**DIRECTIONS:**
Copy every line of the listing exactly.
#### SOURCE DATA
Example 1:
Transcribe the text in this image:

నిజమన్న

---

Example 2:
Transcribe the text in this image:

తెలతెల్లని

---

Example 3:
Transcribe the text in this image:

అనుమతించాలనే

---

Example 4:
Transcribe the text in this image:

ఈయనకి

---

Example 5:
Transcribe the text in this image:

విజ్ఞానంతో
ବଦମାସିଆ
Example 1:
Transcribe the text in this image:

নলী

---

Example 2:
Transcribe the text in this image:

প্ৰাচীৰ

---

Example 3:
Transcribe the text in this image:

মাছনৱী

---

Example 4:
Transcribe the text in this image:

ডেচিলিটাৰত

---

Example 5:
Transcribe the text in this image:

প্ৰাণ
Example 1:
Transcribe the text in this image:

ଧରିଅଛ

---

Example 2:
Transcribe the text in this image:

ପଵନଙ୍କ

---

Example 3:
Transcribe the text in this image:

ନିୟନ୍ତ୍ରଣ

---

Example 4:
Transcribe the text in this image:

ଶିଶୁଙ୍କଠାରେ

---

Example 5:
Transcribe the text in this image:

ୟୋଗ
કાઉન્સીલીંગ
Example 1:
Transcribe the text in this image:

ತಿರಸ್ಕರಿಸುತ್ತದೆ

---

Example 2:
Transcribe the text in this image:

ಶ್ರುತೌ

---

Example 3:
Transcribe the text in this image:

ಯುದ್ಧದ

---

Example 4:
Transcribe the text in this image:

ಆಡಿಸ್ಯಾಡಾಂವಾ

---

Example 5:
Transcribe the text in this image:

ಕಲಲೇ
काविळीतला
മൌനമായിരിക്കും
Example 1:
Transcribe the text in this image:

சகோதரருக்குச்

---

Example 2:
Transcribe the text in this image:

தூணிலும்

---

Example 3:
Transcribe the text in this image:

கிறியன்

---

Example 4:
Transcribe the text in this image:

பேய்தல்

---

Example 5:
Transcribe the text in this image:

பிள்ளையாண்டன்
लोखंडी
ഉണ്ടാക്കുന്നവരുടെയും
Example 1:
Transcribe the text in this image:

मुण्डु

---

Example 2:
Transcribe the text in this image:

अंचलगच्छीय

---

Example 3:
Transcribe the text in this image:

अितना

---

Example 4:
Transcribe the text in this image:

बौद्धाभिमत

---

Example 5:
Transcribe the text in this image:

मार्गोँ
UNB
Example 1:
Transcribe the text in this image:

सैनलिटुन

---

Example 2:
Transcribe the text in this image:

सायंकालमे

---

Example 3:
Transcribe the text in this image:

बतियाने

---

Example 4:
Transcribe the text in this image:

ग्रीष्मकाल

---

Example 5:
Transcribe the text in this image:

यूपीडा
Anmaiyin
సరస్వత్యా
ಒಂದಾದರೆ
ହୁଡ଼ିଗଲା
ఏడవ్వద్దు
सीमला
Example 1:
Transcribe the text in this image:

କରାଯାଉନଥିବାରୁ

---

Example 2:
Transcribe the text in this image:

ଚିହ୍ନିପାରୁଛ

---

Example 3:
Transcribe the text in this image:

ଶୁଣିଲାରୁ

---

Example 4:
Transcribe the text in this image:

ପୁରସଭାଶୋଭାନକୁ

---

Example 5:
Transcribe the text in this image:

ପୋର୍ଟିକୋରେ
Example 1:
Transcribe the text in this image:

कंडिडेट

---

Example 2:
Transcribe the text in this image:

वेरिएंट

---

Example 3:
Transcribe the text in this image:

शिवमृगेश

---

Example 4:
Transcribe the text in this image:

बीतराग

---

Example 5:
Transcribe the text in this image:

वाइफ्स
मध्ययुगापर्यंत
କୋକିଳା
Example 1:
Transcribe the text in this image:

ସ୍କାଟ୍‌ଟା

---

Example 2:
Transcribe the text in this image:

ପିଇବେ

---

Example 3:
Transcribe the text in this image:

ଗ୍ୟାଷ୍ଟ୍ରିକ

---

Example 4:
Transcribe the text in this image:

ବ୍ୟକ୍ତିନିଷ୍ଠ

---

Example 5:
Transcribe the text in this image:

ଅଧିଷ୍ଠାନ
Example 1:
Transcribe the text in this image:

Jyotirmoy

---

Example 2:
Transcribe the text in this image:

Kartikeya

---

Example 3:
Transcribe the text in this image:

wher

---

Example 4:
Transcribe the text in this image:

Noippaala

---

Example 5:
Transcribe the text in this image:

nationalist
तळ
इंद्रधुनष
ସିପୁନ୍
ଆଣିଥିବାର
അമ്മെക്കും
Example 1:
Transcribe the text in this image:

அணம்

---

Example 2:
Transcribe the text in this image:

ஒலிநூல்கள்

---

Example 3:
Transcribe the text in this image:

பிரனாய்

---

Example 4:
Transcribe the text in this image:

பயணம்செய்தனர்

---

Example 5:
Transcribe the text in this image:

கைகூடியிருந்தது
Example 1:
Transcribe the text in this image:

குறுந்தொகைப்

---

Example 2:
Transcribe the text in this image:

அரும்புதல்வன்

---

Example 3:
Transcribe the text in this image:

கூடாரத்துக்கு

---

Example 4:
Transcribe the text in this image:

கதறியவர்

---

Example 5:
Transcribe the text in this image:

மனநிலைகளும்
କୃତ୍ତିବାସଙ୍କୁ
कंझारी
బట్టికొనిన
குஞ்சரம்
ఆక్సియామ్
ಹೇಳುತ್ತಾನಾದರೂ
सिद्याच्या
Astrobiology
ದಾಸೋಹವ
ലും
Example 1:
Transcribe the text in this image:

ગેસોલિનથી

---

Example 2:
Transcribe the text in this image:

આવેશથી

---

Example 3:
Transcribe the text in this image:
########
**ANSWER TO THE EXERCISE:**
Example 1:
Transcribe the text in this image:

నిజమన్న

---

Example 2:
Transcribe the text in this image:

తెలతెల్లని

---

Example 3:
Transcribe the text in this image:

అనుమతించాలనే

---

Example 4:
Transcribe the text in this image:

ఈయనకి

---

Example 5:
Transcribe the text in this image:

విజ్ఞానంతో
ବଦମାସିଆ
Example 1:
Transcribe the text in this image:

নলী

---

Example 2:
Transcribe the text in this image:

প্ৰাচীৰ

---

Example 3:
Transcribe the text in this image:

মাছনৱী

---

Example 4:
Transcribe the text in this image:

ডেচিলিটাৰত

---

Example 5:
Transcribe the text in this image:

প্ৰাণ
Example 1:
Transcribe the text in this image:

ଧରିଅଛ

---

Example 2:
Transcribe the text in this image:

ପଵନଙ୍କ

---

Example 3:
Transcribe the text in this image:

ନିୟନ୍ତ୍ରଣ

---

Example 4:
Transcribe the text in this image:

ଶିଶୁଙ୍କଠାରେ

---

Example 5:
Transcribe the text in this image:

ୟୋଗ
કાઉન્સીલીંગ
Example 1:
Transcribe the text in this image:

ತಿರಸ್ಕರಿಸುತ್ತದೆ

---

Example 2:
Transcribe the text in this image:

ಶ್ರುತೌ

---

Example 3:
Transcribe the text in this image:

ಯುದ್ಧದ

---

Example 4:
Transcribe the text in this image:

ಆಡಿಸ್ಯಾಡಾಂವಾ

---

Example 5:
Transcribe the text in this image:

ಕಲಲೇ
काविळीतला
മൌനമായിരിക്കും
Example 1:
Transcribe the text in this image:

சகோதரருக்குச்

---

Example 2:
Transcribe the text in this image:

தூணிலும்

---

Example 3:
Transcribe the text in this image:

கிறியன்

---

Example 4:
Transcribe the text in this image:

பேய்தல்

---

Example 5:
Transcribe the text in this image:

பிள்ளையாண்டன்
लोखंडी
ഉണ്ടാക്കുന്നവരുടെയും
Example 1:
Transcribe the text in this image:

मुण्डु

---

Example 2:
Transcribe the text in this image:

अंचलगच्छीय

---

Example 3:
Transcribe the text in this image:

अितना

---

Example 4:
Transcribe the text in this image:

बौद्धाभिमत

---

Example 5:
Transcribe the text in this image:

मार्गोँ
UNB
Example 1:
Transcribe the text in this image:

सैनलिटुन

---

Example 2:
Transcribe the text in this image:

सायंकालमे

---

Example 3:
Transcribe the text in this image:

बतियाने

---

Example 4:
Transcribe the text in this image:

ग्रीष्मकाल

---

Example 5:
Transcribe the text in this image:

यूपीडा
Anmaiyin
సరస్వత్యా
ಒಂದಾದರೆ
ହୁଡ଼ିଗଲା
ఏడవ్వద్దు
सीमला
Example 1:
Transcribe the text in this image:

କରାଯାଉନଥିବାରୁ

---

Example 2:
Transcribe the text in this image:

ଚିହ୍ନିପାରୁଛ

---

Example 3:
Transcribe the text in this image:

ଶୁଣିଲାରୁ

---

Example 4:
Transcribe the text in this image:

ପୁରସଭାଶୋଭାନକୁ

---

Example 5:
Transcribe the text in this image:

ପୋର୍ଟିକୋରେ
Example 1:
Transcribe the text in this image:

कंडिडेट

---

Example 2:
Transcribe the text in this image:

वेरिएंट

---

Example 3:
Transcribe the text in this image:

शिवमृगेश

---

Example 4:
Transcribe the text in this image:

बीतराग

---

Example 5:
Transcribe the text in this image:

वाइफ्स
मध्ययुगापर्यंत
କୋକିଳା
Example 1:
Transcribe the text in this image:

ସ୍କାଟ୍‌ଟା

---

Example 2:
Transcribe the text in this image:

ପିଇବେ

---

Example 3:
Transcribe the text in this image:

ଗ୍ୟାଷ୍ଟ୍ରିକ

---

Example 4:
Transcribe the text in this image:

ବ୍ୟକ୍ତିନିଷ୍ଠ

---

Example 5:
Transcribe the text in this image:

ଅଧିଷ୍ଠାନ
Example 1:
Transcribe the text in this image:

Jyotirmoy

---

Example 2:
Transcribe the text in this image:

Kartikeya

---

Example 3:
Transcribe the text in this image:

wher

---

Example 4:
Transcribe the text in this image:

Noippaala

---

Example 5:
Transcribe the text in this image:

nationalist
तळ
इंद्रधुनष
ସିପୁନ୍
ଆଣିଥିବାର
അമ്മെക്കും
Example 1:
Transcribe the text in this image:

அணம்

---

Example 2:
Transcribe the text in this image:

ஒலிநூல்கள்

---

Example 3:
Transcribe the text in this image:

பிரனாய்

---

Example 4:
Transcribe the text in this image:

பயணம்செய்தனர்

---

Example 5:
Transcribe the text in this image:

கைகூடியிருந்தது
Example 1:
Transcribe the text in this image:

குறுந்தொகைப்

---

Example 2:
Transcribe the text in this image:

அரும்புதல்வன்

---

Example 3:
Transcribe the text in this image:

கூடாரத்துக்கு

---

Example 4:
Transcribe the text in this image:

கதறியவர்

---

Example 5:
Transcribe the text in this image:

மனநிலைகளும்
କୃତ୍ତିବାସଙ୍କୁ
कंझारी
బట్టికొనిన
குஞ்சரம்
ఆక్సియామ్
ಹೇಳುತ್ತಾನಾದರೂ
सिद्याच्या
Astrobiology
ದಾಸೋಹವ
ലും
Example 1:
Transcribe the text in this image:

ગેસોલિનથી

---

Example 2:
Transcribe the text in this image:

આવેશથી

---

Example 3:
Transcribe the text in this image:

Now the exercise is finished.